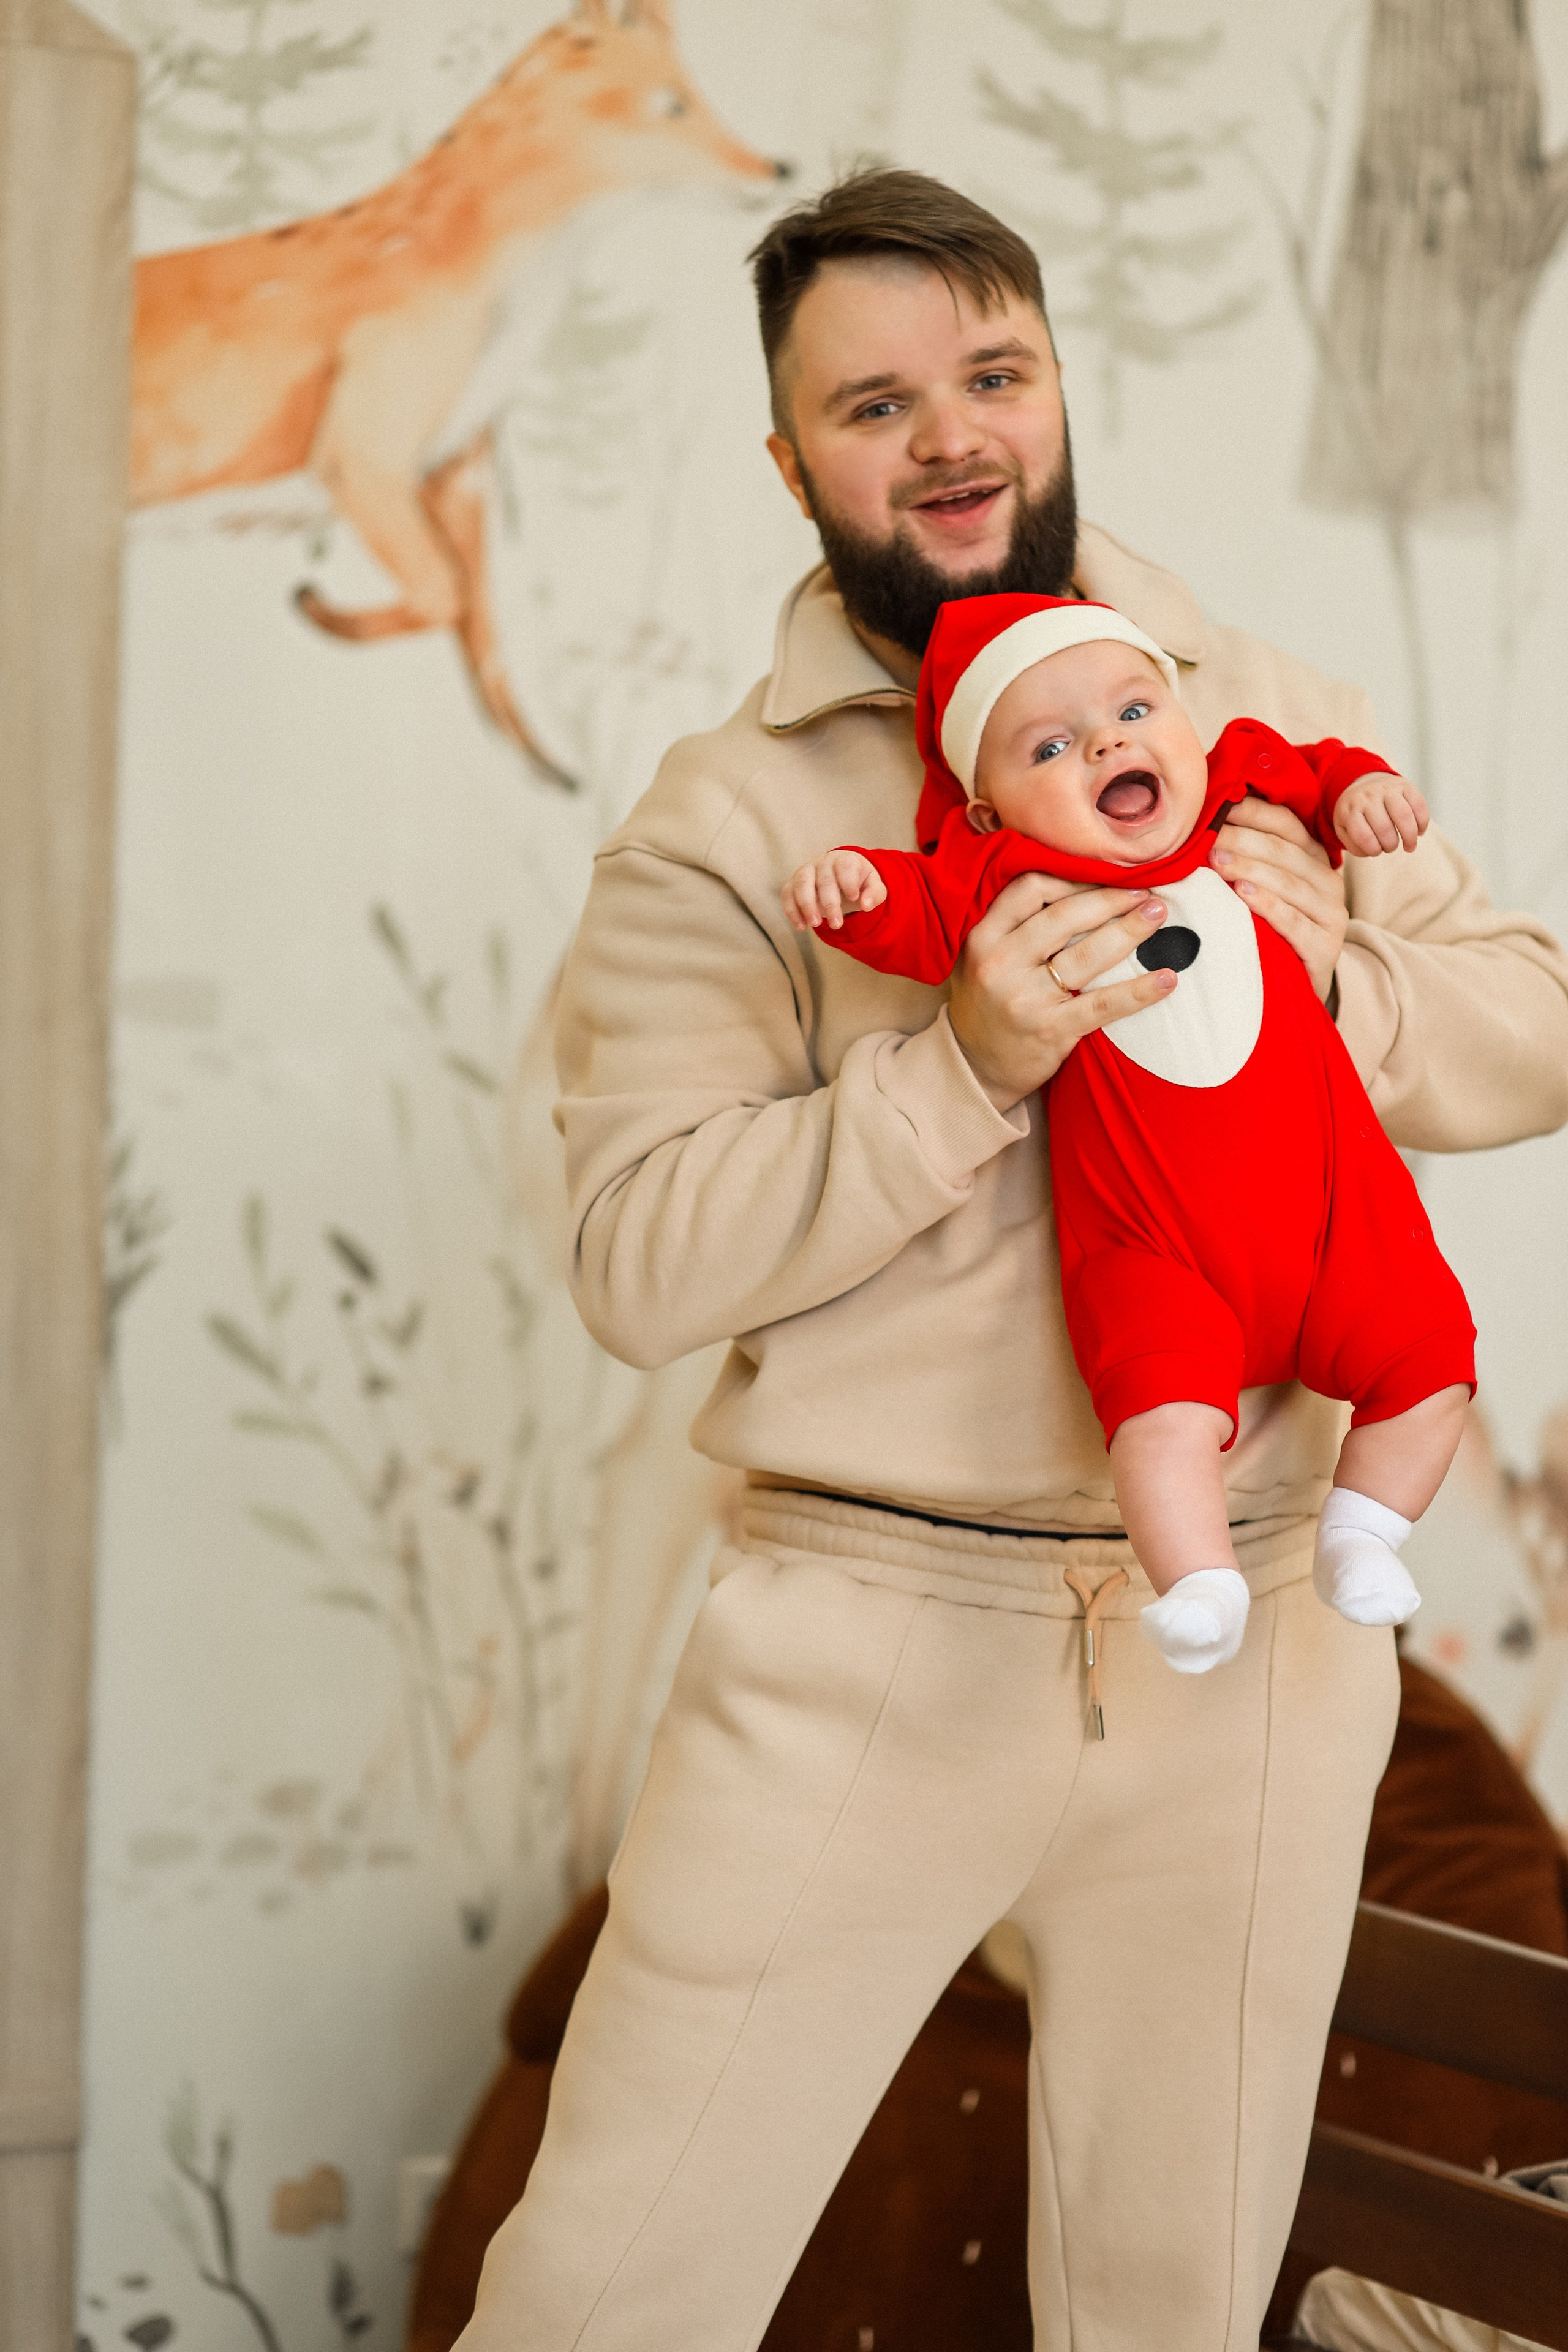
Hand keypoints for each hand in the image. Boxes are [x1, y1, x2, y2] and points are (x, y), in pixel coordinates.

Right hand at [783, 849, 887, 930]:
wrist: (840, 877)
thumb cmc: (858, 882)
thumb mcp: (873, 886)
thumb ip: (875, 894)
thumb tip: (866, 905)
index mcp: (845, 860)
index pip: (845, 866)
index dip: (848, 882)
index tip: (854, 898)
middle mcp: (823, 862)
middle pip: (824, 880)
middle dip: (830, 904)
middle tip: (837, 925)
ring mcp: (806, 871)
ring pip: (801, 884)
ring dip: (806, 905)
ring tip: (815, 925)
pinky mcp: (793, 883)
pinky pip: (787, 894)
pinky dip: (791, 911)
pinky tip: (801, 926)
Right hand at [948, 872, 1176, 1110]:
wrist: (973, 1069)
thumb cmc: (985, 1006)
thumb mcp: (980, 957)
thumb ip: (1014, 925)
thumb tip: (1078, 888)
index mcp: (983, 938)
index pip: (1030, 889)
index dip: (1072, 878)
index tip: (1103, 878)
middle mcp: (1000, 963)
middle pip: (1065, 915)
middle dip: (1111, 898)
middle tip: (1145, 891)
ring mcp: (1025, 998)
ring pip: (1087, 954)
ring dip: (1130, 930)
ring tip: (1158, 914)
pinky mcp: (1051, 1030)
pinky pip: (1103, 1004)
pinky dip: (1139, 991)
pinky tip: (1167, 979)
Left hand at [1210, 798, 1346, 1004]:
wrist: (1298, 987)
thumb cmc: (1272, 932)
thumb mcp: (1263, 890)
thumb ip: (1248, 858)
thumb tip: (1206, 824)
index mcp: (1315, 859)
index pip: (1287, 825)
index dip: (1255, 813)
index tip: (1220, 804)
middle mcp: (1328, 882)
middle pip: (1285, 851)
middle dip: (1244, 839)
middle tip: (1208, 834)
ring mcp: (1331, 915)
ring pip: (1289, 883)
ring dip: (1250, 868)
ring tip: (1217, 859)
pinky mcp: (1325, 947)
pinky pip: (1293, 920)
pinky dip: (1267, 905)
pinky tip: (1241, 893)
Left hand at [1334, 769, 1427, 856]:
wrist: (1365, 783)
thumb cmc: (1356, 813)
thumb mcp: (1344, 827)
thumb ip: (1353, 844)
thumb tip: (1370, 853)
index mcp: (1350, 809)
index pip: (1363, 836)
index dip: (1373, 850)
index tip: (1376, 852)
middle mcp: (1368, 797)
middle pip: (1384, 828)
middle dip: (1390, 845)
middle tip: (1390, 848)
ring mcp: (1387, 789)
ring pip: (1404, 816)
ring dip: (1409, 837)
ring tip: (1409, 847)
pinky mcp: (1405, 785)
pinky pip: (1419, 805)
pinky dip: (1422, 823)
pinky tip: (1419, 832)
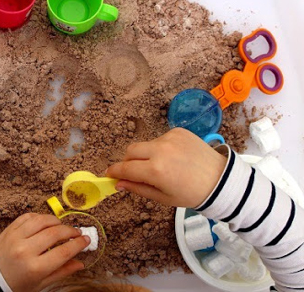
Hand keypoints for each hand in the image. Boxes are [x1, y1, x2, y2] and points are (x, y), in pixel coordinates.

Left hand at [0, 213, 89, 291]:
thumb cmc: (18, 283)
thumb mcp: (41, 284)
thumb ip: (62, 272)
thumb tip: (81, 263)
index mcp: (35, 268)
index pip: (63, 252)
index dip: (78, 244)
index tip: (87, 240)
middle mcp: (25, 250)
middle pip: (55, 233)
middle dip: (70, 231)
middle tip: (77, 232)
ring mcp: (16, 237)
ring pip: (42, 221)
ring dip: (56, 221)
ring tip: (62, 227)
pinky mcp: (9, 229)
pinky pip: (29, 216)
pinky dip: (40, 217)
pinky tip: (46, 223)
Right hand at [106, 128, 226, 207]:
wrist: (221, 180)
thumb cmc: (191, 194)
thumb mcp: (163, 197)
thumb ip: (137, 188)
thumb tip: (118, 183)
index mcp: (156, 170)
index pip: (125, 168)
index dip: (114, 171)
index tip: (109, 174)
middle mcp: (160, 150)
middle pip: (130, 151)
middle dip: (128, 161)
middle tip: (134, 172)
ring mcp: (169, 138)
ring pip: (146, 145)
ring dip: (146, 155)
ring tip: (162, 166)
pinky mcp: (178, 131)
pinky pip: (160, 139)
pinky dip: (160, 148)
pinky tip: (173, 157)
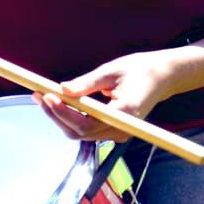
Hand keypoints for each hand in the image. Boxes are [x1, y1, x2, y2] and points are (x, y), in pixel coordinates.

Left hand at [36, 51, 179, 143]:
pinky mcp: (115, 131)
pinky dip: (71, 118)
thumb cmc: (142, 70)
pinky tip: (60, 103)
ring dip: (60, 116)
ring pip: (80, 133)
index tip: (47, 95)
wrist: (164, 77)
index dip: (63, 112)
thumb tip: (62, 89)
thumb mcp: (113, 70)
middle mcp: (123, 128)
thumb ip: (87, 83)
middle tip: (39, 94)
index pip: (86, 123)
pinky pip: (87, 130)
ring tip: (44, 96)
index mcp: (125, 112)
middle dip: (56, 114)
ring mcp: (119, 132)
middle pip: (79, 132)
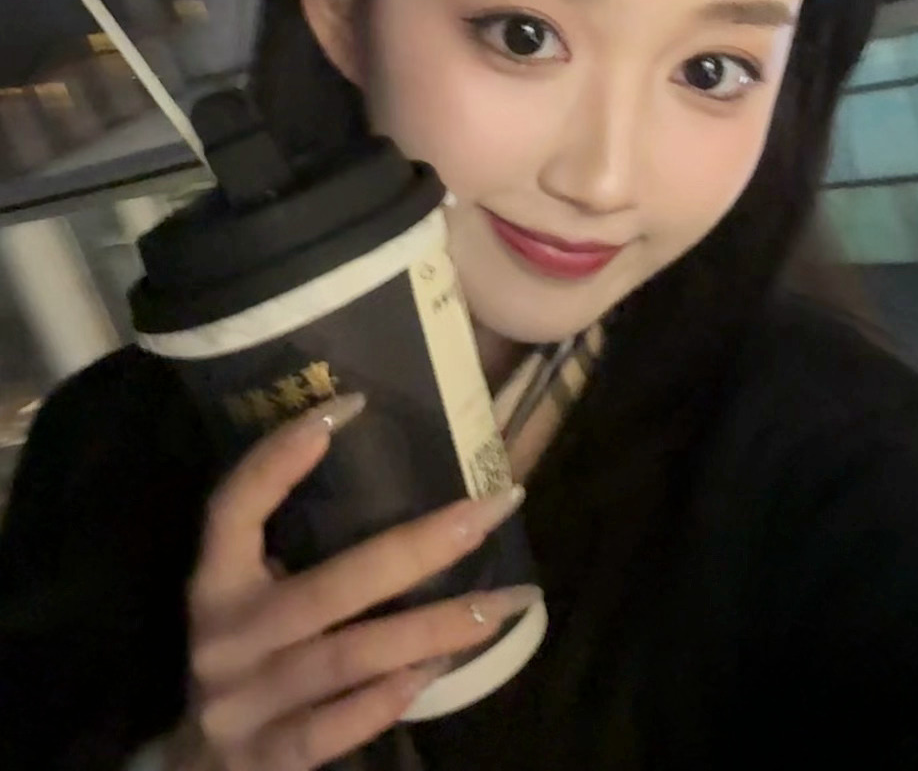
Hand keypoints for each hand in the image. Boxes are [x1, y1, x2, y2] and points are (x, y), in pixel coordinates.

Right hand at [166, 394, 534, 770]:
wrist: (192, 769)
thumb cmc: (246, 656)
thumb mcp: (250, 597)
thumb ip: (299, 549)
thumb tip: (408, 477)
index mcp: (214, 584)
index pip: (234, 506)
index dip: (280, 455)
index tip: (351, 403)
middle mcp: (225, 639)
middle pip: (332, 587)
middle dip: (422, 546)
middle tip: (492, 508)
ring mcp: (244, 704)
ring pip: (351, 656)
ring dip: (436, 627)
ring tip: (505, 603)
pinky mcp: (267, 760)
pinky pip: (340, 726)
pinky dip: (393, 696)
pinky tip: (442, 669)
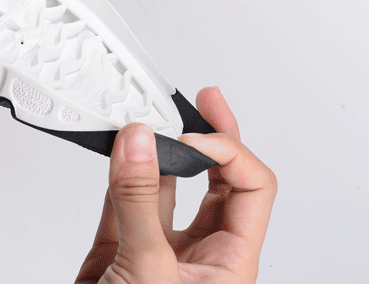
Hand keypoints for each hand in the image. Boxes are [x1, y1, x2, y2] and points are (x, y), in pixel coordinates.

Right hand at [76, 87, 276, 283]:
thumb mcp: (148, 271)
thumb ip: (140, 203)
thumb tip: (139, 143)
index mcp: (229, 262)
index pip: (252, 188)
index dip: (226, 153)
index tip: (187, 138)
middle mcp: (199, 252)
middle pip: (220, 180)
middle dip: (211, 139)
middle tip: (203, 102)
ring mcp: (159, 248)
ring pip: (169, 186)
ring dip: (157, 153)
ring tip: (146, 122)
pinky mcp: (120, 248)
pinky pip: (124, 199)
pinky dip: (118, 173)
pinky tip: (117, 153)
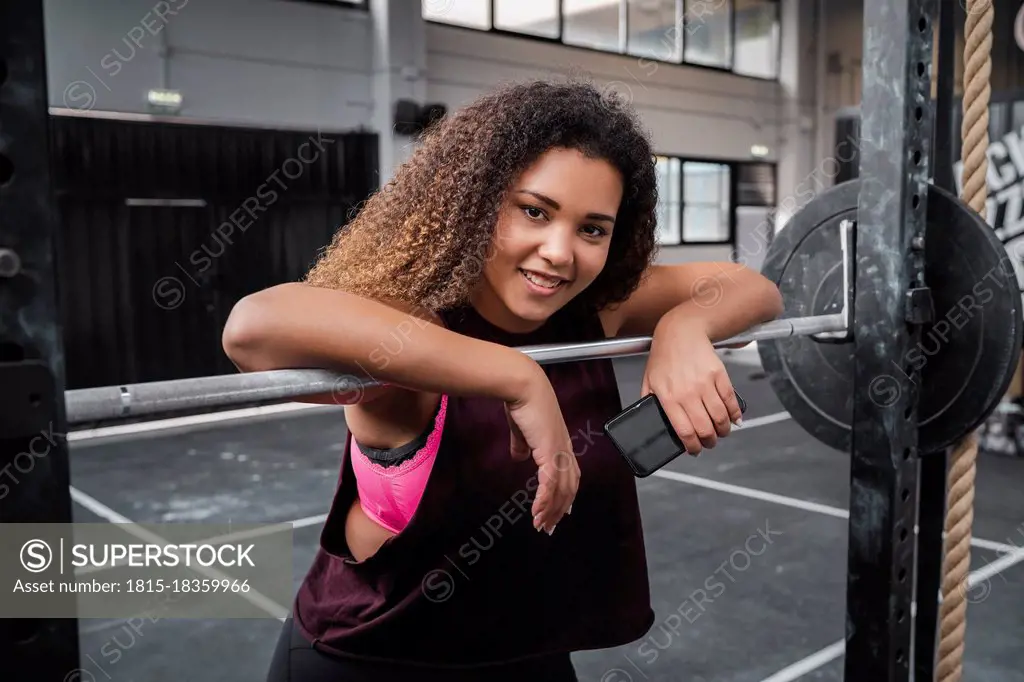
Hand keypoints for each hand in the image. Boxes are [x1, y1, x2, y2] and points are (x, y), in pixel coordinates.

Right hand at [504, 366, 579, 534]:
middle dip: (559, 509)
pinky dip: (544, 501)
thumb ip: (522, 444)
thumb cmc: (522, 402)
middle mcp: (564, 449)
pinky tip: (536, 512)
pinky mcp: (550, 452)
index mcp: (560, 443)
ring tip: (541, 525)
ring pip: (561, 489)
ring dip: (551, 510)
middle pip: (568, 487)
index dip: (565, 494)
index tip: (558, 511)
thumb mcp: (521, 429)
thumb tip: (519, 457)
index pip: (569, 475)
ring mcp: (559, 451)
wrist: (523, 386)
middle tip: (549, 527)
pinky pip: (549, 484)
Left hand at [641, 312, 742, 455]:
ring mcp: (705, 384)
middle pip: (705, 429)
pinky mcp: (719, 375)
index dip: (692, 446)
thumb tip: (651, 421)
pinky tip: (733, 419)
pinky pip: (730, 400)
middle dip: (709, 442)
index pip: (684, 431)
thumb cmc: (664, 356)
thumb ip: (648, 402)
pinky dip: (734, 414)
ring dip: (723, 431)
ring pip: (720, 418)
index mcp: (668, 397)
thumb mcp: (648, 380)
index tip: (694, 450)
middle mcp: (688, 393)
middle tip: (709, 443)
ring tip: (720, 433)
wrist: (681, 332)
──────
Task brief> Exact copy, pictures excluded: from the line with "pinky dip: (1422, 823)" up to and including the line with "index mcp: (35, 268)" in the data above.

Written response>
pinky dip: (1422, 823)
pinky tip: (1419, 832)
Hand keypoints for each hand in the image. Boxes are [x1, y1, x2, y2] and points are (x, y), in pixel coordinates.

Left hand at [0, 213, 89, 291]:
thumb cmc: (18, 283)
thumb mcp: (41, 284)
thumb ip: (62, 272)
thumb tip: (81, 263)
index mcp: (35, 268)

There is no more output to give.